The 150,000 Class K Units of Evercore LP are, subject to certain restrictions, exchangeable on a one-for-one basis into 150,000 shares of Evercore Inc. Class A common stock.

Was any cash paid in connection with the Evercore (EVR) insider unit conversion?

No cash was paid in the conversion; the price for the derivative transactions is disclosed as $0.00, and the Class K Units are exchangeable into Class A common stock without payment of any consideration.

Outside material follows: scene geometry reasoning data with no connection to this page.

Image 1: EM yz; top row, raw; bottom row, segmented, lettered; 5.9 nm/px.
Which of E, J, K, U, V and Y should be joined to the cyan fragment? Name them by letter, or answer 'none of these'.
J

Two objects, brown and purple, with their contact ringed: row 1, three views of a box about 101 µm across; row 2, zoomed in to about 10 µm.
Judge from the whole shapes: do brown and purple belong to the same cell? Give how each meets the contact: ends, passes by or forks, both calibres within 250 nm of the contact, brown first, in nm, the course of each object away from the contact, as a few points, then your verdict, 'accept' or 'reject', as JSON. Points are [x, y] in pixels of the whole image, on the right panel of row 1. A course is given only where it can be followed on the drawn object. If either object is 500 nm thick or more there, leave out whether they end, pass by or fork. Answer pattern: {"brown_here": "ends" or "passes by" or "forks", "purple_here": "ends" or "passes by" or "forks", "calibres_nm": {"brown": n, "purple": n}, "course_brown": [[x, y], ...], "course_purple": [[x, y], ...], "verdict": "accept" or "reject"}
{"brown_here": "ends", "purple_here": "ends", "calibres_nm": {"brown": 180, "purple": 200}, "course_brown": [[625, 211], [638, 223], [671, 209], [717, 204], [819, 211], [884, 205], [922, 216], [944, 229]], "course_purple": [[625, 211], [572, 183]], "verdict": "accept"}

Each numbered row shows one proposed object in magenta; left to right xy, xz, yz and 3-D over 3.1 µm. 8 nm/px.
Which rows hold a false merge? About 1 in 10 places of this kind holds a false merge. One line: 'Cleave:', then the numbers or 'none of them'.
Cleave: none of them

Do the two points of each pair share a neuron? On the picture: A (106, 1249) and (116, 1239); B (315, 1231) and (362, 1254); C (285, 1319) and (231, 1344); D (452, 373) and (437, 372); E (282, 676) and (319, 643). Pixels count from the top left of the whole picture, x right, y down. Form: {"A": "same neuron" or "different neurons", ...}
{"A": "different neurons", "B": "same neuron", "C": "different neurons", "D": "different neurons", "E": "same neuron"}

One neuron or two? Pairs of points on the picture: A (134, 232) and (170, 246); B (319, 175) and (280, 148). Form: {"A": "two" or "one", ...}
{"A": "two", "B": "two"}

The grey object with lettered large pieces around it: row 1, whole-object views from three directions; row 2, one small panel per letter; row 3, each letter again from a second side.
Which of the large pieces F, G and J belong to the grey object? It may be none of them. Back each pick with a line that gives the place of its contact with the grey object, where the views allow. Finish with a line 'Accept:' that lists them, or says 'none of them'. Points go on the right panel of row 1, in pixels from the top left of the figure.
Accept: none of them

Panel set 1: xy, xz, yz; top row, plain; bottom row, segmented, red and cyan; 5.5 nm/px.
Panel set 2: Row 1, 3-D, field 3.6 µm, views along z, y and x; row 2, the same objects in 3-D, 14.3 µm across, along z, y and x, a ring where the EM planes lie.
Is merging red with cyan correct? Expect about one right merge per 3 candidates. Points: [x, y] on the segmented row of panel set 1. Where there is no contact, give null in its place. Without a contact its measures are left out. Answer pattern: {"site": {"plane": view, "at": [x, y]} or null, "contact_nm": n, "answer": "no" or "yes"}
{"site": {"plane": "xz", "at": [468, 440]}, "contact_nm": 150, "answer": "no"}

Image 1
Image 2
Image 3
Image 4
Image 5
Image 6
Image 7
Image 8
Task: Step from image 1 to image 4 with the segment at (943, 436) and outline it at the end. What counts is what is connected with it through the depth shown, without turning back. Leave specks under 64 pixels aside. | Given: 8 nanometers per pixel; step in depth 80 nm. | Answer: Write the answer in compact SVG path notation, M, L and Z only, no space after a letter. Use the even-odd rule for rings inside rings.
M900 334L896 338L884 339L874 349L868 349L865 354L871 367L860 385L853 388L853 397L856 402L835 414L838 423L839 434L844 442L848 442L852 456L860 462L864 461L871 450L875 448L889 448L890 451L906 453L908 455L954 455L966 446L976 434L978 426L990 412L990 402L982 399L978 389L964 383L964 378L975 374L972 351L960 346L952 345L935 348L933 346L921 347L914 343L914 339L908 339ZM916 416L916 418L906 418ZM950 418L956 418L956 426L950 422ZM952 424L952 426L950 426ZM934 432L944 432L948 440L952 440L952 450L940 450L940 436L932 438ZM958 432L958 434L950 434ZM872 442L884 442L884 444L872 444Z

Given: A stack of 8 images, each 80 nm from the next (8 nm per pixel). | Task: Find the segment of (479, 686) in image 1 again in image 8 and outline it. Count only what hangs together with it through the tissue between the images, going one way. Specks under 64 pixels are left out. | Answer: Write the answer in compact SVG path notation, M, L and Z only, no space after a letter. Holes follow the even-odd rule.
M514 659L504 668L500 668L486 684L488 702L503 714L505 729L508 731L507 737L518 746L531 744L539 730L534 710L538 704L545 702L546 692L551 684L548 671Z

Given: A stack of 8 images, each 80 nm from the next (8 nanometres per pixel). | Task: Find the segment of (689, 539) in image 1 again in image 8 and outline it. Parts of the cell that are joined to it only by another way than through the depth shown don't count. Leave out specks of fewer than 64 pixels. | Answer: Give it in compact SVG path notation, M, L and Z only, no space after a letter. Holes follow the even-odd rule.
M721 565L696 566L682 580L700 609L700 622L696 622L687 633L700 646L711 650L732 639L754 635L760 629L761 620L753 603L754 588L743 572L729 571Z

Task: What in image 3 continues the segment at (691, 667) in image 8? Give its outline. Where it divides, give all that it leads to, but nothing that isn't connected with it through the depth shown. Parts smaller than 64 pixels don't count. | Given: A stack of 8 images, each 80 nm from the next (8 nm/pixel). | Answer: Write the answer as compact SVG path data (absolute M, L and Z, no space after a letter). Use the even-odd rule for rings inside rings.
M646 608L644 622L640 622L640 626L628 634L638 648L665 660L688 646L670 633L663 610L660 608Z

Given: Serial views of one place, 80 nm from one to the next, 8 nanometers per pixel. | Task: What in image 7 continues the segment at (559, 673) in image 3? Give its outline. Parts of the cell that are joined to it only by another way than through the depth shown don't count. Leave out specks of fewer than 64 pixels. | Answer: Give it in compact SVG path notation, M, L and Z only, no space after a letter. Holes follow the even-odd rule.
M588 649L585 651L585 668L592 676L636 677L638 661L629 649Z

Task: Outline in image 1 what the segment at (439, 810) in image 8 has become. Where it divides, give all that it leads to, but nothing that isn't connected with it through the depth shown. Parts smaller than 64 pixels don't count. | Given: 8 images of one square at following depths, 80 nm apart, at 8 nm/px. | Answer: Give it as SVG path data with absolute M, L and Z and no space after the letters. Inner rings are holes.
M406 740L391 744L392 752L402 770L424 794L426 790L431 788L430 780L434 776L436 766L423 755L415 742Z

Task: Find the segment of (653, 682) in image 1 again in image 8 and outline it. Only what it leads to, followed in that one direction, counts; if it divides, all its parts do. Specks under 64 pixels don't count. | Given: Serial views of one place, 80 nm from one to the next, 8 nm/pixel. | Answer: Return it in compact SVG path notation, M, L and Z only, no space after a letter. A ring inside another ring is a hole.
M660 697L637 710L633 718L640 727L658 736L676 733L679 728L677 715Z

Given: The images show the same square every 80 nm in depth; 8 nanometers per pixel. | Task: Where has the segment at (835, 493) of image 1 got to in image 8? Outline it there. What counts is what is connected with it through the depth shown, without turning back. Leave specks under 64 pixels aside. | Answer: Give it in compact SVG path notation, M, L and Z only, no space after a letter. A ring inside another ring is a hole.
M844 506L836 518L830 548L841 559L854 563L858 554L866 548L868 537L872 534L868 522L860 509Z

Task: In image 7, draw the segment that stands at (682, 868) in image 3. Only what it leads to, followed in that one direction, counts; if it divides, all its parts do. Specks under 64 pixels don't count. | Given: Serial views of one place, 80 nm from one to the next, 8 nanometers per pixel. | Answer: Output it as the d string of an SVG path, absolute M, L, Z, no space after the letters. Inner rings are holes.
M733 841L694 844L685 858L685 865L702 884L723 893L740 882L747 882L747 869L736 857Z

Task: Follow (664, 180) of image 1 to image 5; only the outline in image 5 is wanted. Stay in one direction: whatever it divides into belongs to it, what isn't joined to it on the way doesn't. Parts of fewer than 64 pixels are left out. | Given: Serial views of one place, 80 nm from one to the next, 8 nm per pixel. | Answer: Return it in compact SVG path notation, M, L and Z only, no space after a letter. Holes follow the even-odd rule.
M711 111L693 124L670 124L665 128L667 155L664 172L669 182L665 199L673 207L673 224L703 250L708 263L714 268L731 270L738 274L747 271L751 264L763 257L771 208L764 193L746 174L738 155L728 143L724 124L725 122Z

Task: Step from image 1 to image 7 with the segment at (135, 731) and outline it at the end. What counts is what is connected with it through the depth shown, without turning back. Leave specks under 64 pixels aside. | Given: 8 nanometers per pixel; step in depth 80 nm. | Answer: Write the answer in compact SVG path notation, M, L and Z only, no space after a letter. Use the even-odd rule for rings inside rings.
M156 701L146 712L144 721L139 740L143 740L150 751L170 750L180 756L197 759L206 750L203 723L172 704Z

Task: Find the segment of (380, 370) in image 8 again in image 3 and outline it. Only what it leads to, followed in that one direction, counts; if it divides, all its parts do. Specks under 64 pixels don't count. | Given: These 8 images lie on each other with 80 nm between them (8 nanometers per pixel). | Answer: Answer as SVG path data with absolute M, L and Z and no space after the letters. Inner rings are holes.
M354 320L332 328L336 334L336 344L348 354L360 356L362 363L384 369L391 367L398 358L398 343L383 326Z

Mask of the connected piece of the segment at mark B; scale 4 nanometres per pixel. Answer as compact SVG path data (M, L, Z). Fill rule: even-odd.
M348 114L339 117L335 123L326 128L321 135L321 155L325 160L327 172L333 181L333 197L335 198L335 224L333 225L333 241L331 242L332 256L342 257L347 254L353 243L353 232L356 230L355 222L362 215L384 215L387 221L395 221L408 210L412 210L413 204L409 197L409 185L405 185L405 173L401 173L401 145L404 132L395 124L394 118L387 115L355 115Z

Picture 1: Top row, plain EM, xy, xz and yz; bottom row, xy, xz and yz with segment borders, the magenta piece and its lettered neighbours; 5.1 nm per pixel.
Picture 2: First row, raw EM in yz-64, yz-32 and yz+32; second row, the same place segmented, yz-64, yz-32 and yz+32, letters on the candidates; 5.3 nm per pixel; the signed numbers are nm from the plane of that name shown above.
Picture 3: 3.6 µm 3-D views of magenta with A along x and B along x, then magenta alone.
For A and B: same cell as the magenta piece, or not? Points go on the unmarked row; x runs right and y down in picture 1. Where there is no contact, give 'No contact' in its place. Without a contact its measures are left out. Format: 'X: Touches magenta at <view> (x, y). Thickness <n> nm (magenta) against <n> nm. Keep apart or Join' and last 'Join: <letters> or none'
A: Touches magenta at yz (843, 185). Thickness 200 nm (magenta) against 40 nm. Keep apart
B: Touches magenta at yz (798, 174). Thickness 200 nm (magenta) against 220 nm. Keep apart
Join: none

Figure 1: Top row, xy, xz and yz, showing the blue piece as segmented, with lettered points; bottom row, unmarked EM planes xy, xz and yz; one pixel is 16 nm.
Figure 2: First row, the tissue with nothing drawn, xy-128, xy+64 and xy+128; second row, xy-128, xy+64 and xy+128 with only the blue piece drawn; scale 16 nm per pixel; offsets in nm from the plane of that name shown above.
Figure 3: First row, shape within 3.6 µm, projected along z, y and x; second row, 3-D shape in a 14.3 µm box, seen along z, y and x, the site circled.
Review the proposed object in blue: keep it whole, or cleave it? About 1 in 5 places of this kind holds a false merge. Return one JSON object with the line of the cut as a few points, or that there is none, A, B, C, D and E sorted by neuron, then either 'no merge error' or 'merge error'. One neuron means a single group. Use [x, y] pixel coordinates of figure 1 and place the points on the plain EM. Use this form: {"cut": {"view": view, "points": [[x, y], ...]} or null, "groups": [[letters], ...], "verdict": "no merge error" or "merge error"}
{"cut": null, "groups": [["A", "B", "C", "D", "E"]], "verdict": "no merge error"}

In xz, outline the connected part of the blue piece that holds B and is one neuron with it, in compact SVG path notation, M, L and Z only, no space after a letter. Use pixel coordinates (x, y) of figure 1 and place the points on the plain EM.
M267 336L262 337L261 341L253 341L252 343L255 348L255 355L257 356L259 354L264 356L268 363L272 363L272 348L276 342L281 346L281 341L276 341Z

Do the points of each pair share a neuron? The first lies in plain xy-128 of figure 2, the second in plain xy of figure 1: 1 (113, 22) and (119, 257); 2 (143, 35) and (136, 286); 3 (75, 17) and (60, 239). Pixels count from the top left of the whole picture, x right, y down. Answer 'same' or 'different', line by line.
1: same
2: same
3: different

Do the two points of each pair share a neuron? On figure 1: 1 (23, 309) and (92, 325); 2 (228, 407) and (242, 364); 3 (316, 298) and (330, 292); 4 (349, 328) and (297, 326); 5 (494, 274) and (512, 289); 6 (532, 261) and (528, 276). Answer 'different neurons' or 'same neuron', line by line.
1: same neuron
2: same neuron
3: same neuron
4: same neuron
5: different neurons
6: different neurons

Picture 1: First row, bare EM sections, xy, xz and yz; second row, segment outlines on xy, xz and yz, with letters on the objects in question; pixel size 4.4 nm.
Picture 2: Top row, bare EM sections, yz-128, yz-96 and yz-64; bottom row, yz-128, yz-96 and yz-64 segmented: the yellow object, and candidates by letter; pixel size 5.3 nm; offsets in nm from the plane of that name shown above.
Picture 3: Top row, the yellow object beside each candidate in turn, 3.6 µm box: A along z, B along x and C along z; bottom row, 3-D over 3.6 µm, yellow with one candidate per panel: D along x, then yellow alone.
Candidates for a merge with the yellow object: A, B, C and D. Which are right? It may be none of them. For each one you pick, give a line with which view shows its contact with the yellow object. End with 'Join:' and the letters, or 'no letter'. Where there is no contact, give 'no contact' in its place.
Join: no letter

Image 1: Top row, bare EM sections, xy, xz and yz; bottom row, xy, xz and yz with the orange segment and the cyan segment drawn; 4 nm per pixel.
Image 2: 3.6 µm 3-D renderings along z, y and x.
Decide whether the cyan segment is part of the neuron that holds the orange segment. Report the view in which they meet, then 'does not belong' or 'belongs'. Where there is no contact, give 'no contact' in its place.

What happened to the Class K-P Units reported by the Evercore CFO?

The reporting person converted 100,000 Class K-P Units of Evercore LP, resulting in 0 such derivative securities beneficially owned following the transaction, as shown in the table.

How many derivative securities does the Evercore (EVR) CFO hold after this transaction?

After the reported transactions, the CFO beneficially owns 150,000 derivative securities (Class K Units of Evercore LP) directly, each linked to one share of Evercore Inc. Class A common stock.

What conditions triggered the Evercore LP Class K-P to Class K conversion?

The explanation states the 100,000 Class K-P Units converted into 150,000 Class K Units on December 31, 2025 based on the achievement of service conditions and performance targets.